Your goal:
Make an exact copy of all the entries below, with the pictures left out.
○ ○ ○
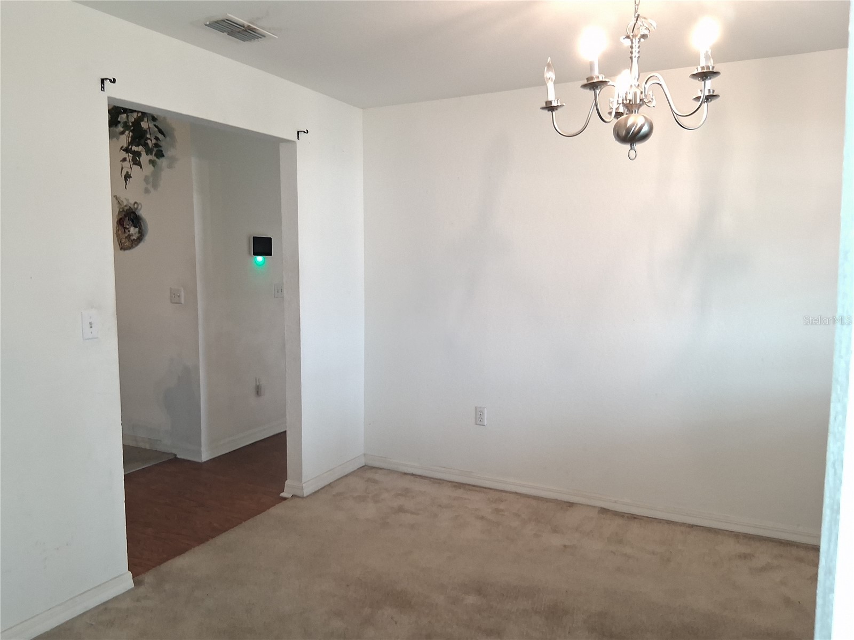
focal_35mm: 26
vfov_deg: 53.1
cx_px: 427
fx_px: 641
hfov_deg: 67.3
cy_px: 320
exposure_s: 1/40
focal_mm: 3.98
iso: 500
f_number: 1.8
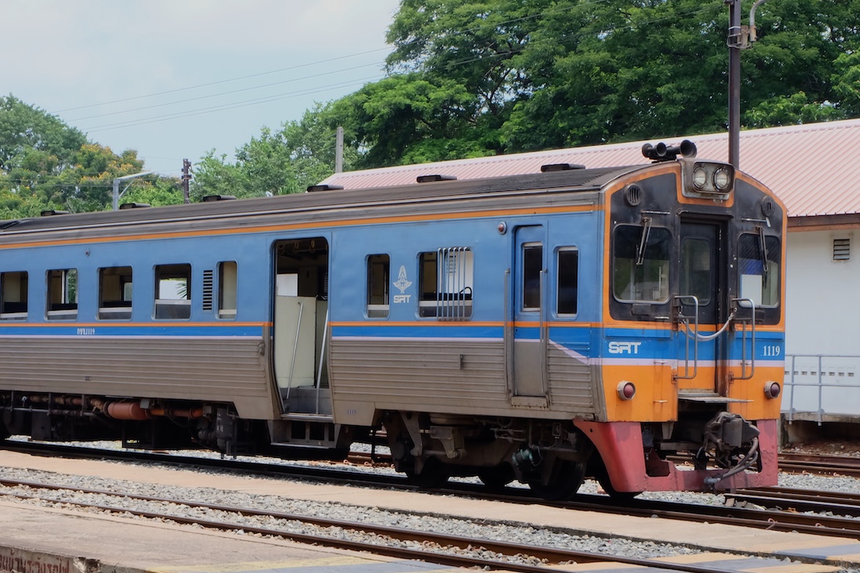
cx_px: 458
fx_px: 1959
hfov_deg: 24.8
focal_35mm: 82
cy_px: 308
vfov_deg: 16.7
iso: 1600
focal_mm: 50
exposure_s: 1/110
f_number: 22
○ ○ ○
Answer below:
focal_35mm: 26
vfov_deg: 53.1
cx_px: 427
fx_px: 641
hfov_deg: 67.3
cy_px: 320
exposure_s: 1/40
focal_mm: 3.98
iso: 500
f_number: 1.8
cx_px: 458
fx_px: 1959
hfov_deg: 24.8
focal_35mm: 82
cy_px: 308
vfov_deg: 16.7
iso: 1600
focal_mm: 50
exposure_s: 1/110
f_number: 22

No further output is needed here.